Doe v. Harris, S191948

Plea agreement: the federal Ninth Circuit Court of Appeals, which is considering a claim by plaintiff that his plea agreement would be violated by requiring him to comply with postconviction amendments to California’s Sex Offender Registration Act, Penal Code section 290 et seq., requested an answer to the following question:  “whether, under California law, the default rule of contract interpretation is (a) that the law in effect at the time of a plea agreement binds the parties, or (b) that the terms of a plea agreement may be affected by changes in law.”  We accepted the request and slightly rephrased the question as:  “Under California law of contract interpretation as applicable to the interpretation of plea agreements, does the law in effect at the time of a plea agreement bind the parties or can the terms of a plea agreement be affected by changes in the law?”  We respond that the general rule in California is that the plea agreement will be “ ‘deemed to incorporate and contemplate not only the existing law but the reserve power of the state to amend the law or enact additional laws for the public good and in pursuance of public policy. . . .’ ”  (People v. Gipson (2004) 117 Cal.App.4th 1065, 1070 (Gipson).)  That the parties enter into a plea agreement thus does not have the effect of insulating them from changes in the law that the Legislature has intended to apply to them (Cal. S. Ct., 01.07.2013, Doe v. Harris, S191948).
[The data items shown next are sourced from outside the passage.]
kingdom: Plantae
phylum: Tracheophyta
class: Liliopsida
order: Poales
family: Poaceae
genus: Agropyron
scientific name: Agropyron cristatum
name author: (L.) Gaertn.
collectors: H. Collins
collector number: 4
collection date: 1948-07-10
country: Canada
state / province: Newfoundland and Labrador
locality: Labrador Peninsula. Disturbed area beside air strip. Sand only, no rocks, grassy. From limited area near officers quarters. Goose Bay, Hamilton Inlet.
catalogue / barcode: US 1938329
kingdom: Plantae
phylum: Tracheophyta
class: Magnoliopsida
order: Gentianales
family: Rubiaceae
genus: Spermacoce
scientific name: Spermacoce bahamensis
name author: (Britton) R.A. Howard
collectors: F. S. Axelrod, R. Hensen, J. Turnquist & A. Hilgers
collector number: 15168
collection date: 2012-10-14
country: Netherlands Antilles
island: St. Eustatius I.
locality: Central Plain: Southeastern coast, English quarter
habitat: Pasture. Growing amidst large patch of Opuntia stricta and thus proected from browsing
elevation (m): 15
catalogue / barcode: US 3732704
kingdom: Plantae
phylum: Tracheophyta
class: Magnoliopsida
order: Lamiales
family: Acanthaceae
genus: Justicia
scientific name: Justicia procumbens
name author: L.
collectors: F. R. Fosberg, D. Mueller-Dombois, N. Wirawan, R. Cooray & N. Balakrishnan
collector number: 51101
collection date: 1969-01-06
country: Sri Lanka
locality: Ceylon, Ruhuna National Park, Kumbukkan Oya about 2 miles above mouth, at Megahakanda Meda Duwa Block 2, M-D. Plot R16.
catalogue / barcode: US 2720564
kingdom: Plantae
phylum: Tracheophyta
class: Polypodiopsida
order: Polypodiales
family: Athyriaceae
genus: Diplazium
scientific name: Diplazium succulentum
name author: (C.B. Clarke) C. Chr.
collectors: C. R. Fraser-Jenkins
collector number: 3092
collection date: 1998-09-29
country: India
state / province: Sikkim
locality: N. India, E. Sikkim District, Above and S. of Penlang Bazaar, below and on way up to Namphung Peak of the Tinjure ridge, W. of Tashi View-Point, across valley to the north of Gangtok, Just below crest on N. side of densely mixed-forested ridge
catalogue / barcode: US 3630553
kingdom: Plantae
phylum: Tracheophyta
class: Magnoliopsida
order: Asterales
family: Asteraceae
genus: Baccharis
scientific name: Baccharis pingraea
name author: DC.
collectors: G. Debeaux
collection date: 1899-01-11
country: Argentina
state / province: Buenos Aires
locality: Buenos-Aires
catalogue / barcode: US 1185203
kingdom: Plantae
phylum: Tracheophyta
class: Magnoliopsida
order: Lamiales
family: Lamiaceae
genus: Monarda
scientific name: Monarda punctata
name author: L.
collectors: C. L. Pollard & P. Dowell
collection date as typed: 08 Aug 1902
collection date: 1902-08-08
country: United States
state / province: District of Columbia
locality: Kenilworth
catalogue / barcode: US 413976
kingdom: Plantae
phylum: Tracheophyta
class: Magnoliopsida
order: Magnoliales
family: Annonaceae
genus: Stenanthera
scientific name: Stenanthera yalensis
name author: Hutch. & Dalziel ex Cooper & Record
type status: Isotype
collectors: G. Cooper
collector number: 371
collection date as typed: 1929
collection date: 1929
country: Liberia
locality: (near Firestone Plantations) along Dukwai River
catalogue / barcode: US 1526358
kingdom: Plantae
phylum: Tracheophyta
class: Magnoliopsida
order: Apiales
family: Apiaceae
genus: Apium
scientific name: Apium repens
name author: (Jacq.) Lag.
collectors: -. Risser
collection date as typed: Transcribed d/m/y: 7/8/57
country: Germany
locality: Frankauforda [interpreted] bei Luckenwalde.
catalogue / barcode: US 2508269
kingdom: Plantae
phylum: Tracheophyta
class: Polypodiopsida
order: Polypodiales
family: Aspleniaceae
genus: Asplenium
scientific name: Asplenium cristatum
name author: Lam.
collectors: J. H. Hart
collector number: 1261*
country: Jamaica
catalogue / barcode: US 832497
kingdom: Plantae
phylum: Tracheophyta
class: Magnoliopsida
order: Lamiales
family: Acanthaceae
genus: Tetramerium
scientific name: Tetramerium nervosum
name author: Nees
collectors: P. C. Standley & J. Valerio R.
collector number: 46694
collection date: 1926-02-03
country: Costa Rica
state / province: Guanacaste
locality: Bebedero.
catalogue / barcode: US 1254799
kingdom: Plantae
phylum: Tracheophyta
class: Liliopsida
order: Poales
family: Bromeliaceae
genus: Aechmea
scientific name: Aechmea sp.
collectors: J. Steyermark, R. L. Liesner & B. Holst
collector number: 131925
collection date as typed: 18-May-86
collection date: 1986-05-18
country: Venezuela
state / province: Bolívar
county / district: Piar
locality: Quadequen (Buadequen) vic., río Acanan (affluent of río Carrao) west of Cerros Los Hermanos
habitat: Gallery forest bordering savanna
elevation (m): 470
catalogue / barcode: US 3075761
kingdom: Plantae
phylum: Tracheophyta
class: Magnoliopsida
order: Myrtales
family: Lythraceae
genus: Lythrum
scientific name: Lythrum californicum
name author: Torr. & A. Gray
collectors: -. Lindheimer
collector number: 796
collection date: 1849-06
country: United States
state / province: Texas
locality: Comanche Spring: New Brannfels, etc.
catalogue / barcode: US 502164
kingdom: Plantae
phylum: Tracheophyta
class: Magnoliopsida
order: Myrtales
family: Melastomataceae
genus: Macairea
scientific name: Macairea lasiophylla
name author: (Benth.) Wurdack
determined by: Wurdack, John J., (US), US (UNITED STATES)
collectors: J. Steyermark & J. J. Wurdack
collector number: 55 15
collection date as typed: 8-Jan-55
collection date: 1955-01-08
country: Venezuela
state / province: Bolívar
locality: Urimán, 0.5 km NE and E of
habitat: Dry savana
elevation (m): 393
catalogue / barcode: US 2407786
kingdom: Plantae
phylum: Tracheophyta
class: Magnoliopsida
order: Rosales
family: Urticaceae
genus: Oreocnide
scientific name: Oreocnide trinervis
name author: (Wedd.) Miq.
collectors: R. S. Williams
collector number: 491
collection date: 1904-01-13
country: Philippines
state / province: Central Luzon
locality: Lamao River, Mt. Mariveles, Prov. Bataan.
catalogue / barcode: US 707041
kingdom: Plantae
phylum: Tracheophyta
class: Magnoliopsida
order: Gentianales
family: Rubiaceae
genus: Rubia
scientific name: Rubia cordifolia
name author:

Plea agreement : en droit californien, le droit contractuel et ses principes d’interprétation s’appliquent au contenu du plea. En outre, si ultérieurement au plea le droit contractuel connaît des modifications prises dans l’intérêt public, le contenu du plea peut être affecté conformément au nouveau droit. Le contenu d’un plea peut donc subir des modifications subséquemment à sa prise d’effet.